8 Cette discrimination institutionnalisée, couplée aux manques en termes de développement, revient également très fréquemment pour expliquer les causes sociales des processus actuels de radicalisation idéologique de la jeunesse du Sinaï. L’idée du canal Al Salam revient comme un serpent de mer pour caractériser l’attitude des autorités égyptiennes à l’égard des habitants de la péninsule. Il s’agit d’un projet, dont les germes remontent aux années 1980, conçu pour « irriguer des régions marginalisées du Nord et du Sud du Sinaï » [5]. Les premiers travaux ont été entrepris en 1997, au moment où le canal a été intégré au lancement du « Plan de développement du Sinaï » [6] s’étalant sur 20 ans. Cette entreprise a très rapidement été arrêtée, faute de financements. Selon une habitante du Nord de la péninsule, ce canal symbolise la situation actuelle du Sinaï au sein du pays : « chaque fois qu’un politicien parle du Sinaï, il prétend que le gouvernement va reprendre ce projet ; et c’est loin d’être le seul dossier dans ce cas-là. L’Etat a un tas de projets prévus pour le Sinaï mais aucun n’a jamais abouti » [7].

9 Cette représentation locale d’une région figée à l’état d’éternel projet cohabite paradoxalement avec celle d’une zone qui incarne le patriotisme égyptien et la défense de la nation. Occupée par Israël entre 1967 et1982, le Sinaï est en effet devenu un instrument de politique intérieure fréquemment utilisé par la plupart des dirigeants du pays. Le statut particulier de la péninsule au sein de l’armée est même institutionnalisé puisqu’une des principales récompenses militaires porte son nom : « la médaille de l’Ordre de l’étoile du Sinaï ». A ce propos, en 1993, un musée militaire a été inauguré dans le Nord-Sinaï, dont la description, faite sur le site d’information officiel de l’Etat égyptien, indique qu’il a été construit en « hommage aux efforts fournis par les citoyens du Sinaï pour défendre leurs terres contre des invasions étrangères depuis l’ère pharaonique jusqu’aux temps modernes » [8]. Alors que la bravoure des habitants du Sinaï fait généralement référence aux guerres israélo-arabes, la rhétorique employée ici insiste sur la continuité historique de la résistance de ses habitants. Elle s’inscrit donc dans cette idéologie nationale qui tend à faire de la région un rempart face à tout envahisseur potentiel.

10 Ce site web mentionne également l’existence d’une médaille intitulée « Décoration du 25 avril (Libération du Sinaï) », qui apparaît en premier sur la liste des nombreuses décorations du maréchal Abdel Fattah Al-Sissi [9], et qui fait référence cette fois-ci à un événement historique précis. Il s’agit en effet de célébrer la date à laquelle l’Egypte a retrouvé une pleine souveraineté sur ce territoire (à l’exception de la ville de Taba), suite au retrait israélien de 1982. Cette « Journée de Libération du Sinaï » est fériée depuis cette année-là et donne lieu à des célébrations dans l’ensemble du pays. De nombreux jours chômés sont en effet liés aux différentes guerres ayant impliqué l’Egypte au cours du XXe siècle, durant lesquelles le Sinaï a souvent fait office de champ de bataille. Ainsi, le 18 juin a été consacré « Journée de l’Evacuation » en commémoration du repli des forces britanniques en 1956. De même, le 6 octobre est devenu la « Journée des Forces Armées » afin d’honorer le déclenchement de la « guerre d’Octobre » (appelée aussi « guerre du Kippour » en Israël), qui reste comme le principal fait d’armes des militaires égyptiens au cours l’ère moderne.
■ ■ ■
__CONSIGNE__.
Poursuivez le texte sur la place du Sinaï en Égypte à partir de sa dernière phrase.

__ENREGISTREMENTS__.
■ ■ ■
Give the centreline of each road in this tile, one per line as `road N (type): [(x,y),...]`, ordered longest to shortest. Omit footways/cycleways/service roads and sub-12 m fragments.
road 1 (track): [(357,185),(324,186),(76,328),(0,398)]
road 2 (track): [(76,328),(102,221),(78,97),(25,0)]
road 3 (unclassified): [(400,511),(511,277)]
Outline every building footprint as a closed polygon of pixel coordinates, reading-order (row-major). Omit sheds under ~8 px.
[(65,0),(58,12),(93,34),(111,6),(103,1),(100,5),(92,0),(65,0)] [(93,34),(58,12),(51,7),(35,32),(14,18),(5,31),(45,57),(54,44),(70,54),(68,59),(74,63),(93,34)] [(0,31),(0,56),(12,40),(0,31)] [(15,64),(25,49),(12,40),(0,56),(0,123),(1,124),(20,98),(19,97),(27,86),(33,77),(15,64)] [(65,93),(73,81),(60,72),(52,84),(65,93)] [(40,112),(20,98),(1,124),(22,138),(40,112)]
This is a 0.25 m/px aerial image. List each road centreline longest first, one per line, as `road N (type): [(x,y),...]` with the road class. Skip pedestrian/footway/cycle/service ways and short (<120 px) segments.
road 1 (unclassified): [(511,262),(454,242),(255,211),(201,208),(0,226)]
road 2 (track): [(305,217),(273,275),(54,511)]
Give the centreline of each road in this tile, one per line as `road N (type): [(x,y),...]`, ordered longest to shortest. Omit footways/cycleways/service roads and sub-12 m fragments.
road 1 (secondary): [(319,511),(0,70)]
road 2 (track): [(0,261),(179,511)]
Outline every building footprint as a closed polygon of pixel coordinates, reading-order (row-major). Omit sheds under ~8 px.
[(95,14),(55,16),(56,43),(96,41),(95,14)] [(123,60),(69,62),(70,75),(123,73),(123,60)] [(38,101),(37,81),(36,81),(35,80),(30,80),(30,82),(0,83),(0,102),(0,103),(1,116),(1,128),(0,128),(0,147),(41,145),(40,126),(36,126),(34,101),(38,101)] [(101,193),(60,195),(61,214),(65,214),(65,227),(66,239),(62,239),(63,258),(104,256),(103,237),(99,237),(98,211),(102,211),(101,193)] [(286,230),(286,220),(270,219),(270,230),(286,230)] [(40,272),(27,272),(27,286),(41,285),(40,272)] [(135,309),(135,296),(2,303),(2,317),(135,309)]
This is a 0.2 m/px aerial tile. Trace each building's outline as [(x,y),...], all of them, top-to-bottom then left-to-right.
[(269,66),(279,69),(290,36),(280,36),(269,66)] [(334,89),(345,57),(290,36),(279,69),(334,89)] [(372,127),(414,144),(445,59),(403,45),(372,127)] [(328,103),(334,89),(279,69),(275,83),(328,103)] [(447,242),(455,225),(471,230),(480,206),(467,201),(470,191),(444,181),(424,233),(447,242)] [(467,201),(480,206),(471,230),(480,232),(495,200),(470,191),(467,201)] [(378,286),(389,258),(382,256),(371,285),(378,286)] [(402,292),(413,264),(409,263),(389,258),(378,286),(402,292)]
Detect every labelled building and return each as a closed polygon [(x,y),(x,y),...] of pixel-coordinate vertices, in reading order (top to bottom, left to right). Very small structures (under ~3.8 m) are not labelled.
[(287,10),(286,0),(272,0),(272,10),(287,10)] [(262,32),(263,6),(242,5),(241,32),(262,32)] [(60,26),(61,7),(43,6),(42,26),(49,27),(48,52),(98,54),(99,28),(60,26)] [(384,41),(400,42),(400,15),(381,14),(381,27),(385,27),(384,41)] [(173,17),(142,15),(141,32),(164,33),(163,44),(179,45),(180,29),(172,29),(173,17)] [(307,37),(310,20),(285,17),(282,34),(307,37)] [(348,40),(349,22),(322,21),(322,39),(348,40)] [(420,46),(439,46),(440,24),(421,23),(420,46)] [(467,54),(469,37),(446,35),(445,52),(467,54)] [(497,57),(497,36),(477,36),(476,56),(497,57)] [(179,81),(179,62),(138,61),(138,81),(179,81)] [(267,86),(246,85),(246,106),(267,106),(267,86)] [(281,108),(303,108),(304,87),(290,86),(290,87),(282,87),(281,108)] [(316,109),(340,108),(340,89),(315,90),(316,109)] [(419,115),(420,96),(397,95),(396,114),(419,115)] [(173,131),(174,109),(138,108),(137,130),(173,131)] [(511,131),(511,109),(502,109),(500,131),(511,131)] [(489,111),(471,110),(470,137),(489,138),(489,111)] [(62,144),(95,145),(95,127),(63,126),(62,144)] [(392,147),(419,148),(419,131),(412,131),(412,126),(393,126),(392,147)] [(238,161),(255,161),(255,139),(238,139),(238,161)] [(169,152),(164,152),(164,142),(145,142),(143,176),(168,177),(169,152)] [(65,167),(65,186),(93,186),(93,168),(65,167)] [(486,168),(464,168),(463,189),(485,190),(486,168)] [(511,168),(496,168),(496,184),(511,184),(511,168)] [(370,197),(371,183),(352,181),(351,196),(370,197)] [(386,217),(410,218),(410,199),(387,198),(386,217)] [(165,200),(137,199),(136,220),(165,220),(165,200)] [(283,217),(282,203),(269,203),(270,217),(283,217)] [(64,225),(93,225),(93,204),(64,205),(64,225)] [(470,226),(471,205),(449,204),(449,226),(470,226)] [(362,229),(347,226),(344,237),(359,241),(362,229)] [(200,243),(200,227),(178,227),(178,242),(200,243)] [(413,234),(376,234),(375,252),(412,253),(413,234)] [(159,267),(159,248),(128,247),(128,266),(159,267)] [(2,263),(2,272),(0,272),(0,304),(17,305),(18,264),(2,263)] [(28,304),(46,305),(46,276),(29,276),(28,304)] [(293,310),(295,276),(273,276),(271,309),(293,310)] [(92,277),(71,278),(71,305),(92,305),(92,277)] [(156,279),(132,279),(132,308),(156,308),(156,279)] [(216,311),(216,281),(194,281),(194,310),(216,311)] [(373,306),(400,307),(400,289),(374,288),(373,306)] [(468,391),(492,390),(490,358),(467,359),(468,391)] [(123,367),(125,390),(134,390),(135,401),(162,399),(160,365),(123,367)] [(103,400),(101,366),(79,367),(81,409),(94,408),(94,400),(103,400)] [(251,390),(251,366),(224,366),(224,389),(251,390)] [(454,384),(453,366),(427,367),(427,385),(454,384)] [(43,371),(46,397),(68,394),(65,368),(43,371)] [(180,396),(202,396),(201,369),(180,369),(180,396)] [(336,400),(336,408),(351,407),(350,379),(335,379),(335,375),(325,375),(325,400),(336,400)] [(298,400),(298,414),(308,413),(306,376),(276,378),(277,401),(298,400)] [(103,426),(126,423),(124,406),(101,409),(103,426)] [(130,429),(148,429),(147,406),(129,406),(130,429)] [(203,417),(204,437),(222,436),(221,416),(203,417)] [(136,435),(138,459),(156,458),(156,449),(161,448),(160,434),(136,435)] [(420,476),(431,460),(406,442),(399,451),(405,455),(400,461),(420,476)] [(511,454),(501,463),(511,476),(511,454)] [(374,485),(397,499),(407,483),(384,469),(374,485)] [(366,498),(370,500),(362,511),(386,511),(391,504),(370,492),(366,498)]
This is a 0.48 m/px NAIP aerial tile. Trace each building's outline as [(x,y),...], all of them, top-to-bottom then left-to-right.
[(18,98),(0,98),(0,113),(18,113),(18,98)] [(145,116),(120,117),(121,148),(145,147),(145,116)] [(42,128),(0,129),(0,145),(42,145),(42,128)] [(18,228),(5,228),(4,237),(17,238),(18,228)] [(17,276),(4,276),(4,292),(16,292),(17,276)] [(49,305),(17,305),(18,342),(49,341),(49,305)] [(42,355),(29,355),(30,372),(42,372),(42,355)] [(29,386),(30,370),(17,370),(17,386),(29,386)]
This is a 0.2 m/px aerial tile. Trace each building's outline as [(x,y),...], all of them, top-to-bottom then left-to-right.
■ ■ ■
__RÉPONSE PROPOSÉE__.
11 La place accordée à la dernière guerre menée contre l’Etat hébreu, qui s’est toutefois soldée par la défaite des pays arabes, se décline également dans la toponymie des villes égyptiennes. Depuis 1973, de nombreux axes de circulation, souvent un des principaux de chaque agglomération, ont été rebaptisés « Avenue du 6 octobre ». En outre, certaines villes, érigées après cette guerre, portent le nom de cette date. Dans la banlieue du Caire, les villes du « 10 ramadan » (qui correspond à la date du déclenchement de la guerre de 1973 dans le calendriermusulman) et du « 6 octobre » ont ainsi été créées par Anouar el-Sadate, respectivement en 1977 et 1979.

12 Dans la rhétorique officielle de l’Etat égyptien, la péninsule du Sinaï est donc assimilée à un trésor convoité, que l’Egypte a su recouvrer au terme de luttes acharnées. Elle devient donc un élément de fierté nationale, qui en appelle au patriotisme de chaque citoyen égyptien. On comprend dès lors que les difficultés rencontrées par l’armée égyptienne dans sa lutte contre le terrorisme dans le Sinaï s’accompagnent de discours martiaux qui utilisent la place de la région dans la construction du sentiment national.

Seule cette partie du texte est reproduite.